Eddie could often appear to be a morose character. Once, in the sound control room, his manager was talking (heatedly) on the phone – during this Eddie asked me for a cigarette. I obliged. Standing behind the desk in my line of sight, he leant across to me and quietly confided ‘Everybody hates me’. ‘Surely not!’, I retorted, rather embarrassed. He whispered a reply ‘I even hate myself’.



Brave Lionel Blair stood in for both artistes throughout the rehearsed dance items because Miss Stevens was several months pregnant and Eddie was often ‘resting’. Connie did mime one song and wanted to redo her voice track on several different occasions, the last while the floor was waiting to shoot. The American producer made it clear to her in the vocal booth that she had two options, go to the floor and shoot - or go home. The finished product gave no indication of the trials experienced. In the finale of the Concert Spot, Eddie gave a thunderous version of ‘Impossible Dream’ that virtually bought the house down. Like all the big stars, on the night, he did it right.

In 1972 the seven episodes of The Strauss Family were made. We recorded all the music at the ATV studios with MD Cyril Ornadel. These recordings culminated in the huge orchestral rendition of ‘The Blue Danube’ Used ultimately in the final shot in episode seven of Johann Strauss (the younger) on his deathbed. The strings of The Blue Danube swelled as the camera pulled out for the wide shot, his body surrounded by hundreds of flowers. It was both poignant and heart rendering. This was a David Reid production with both he and David Giles directing.

The cast was stupendous. Anne Stallybrass; Derek Jacobi; Jane Seymour; Georgina Hale; Michael Bryant; David de Keyser; Geoffrey SegalMargaret Whiting in the principal roles. Eric Woolfe and Stuart Wilson were the elder and younger Strauss’s. Importantly, they both learned the art of conducting to extraordinary lengths. and

Two huge ballroom sets were constructed for Studio C. Musical Director Cyril Ornadel, having apparently had previously unhappy experiences with television sound sessions, had insisted that all music should be mixed down and finalised in his presence. Happy to oblige, this I did. This involved some eighty pieces of music of varying size orchestras. However, Cyril had not taken into account that one ballroom was an outside venue. I had mixed down all of the big orchestra tracks with echo and this did not suit the exterior Sperl Ballroom where a dryer sound would have worked better.

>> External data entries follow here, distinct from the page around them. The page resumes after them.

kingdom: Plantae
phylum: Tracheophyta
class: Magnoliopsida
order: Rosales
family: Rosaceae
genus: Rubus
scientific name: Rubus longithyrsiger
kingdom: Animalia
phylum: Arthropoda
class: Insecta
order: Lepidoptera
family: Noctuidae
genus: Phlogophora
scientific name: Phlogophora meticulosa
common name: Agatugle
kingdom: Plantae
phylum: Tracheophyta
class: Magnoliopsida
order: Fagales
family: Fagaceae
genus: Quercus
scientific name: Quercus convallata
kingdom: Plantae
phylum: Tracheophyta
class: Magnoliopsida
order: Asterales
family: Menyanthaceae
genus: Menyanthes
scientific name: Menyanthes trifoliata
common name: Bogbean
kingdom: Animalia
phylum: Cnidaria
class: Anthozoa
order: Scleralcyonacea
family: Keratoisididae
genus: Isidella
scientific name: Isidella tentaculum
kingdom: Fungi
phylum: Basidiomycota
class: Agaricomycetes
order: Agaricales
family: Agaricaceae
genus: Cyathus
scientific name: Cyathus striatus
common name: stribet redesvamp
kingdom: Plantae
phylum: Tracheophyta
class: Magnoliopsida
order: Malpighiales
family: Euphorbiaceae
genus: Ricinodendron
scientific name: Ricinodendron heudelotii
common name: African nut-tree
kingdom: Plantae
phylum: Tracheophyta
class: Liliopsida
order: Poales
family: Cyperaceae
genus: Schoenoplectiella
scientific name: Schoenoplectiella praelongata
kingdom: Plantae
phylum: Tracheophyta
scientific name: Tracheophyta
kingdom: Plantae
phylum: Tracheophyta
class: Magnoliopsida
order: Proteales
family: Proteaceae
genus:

David Reid devised sequences where dance hall scenes would suddenly cut to Strauss household dramatic scenes with the music still running before returning in triumph to the ballroom. The mixture of the tumultuous family drama alternating with happy, gay ballroom sequences could not have worked better.

Johann Strauss the Younger was the Michael Jackson of his day. When he visited New York, a group of over a thousand musicians in Central Park were assembled in tribute to play his ‘Blue Danube’. The gathering was so immense that a cannon had to be fired so the musicians could start in unison!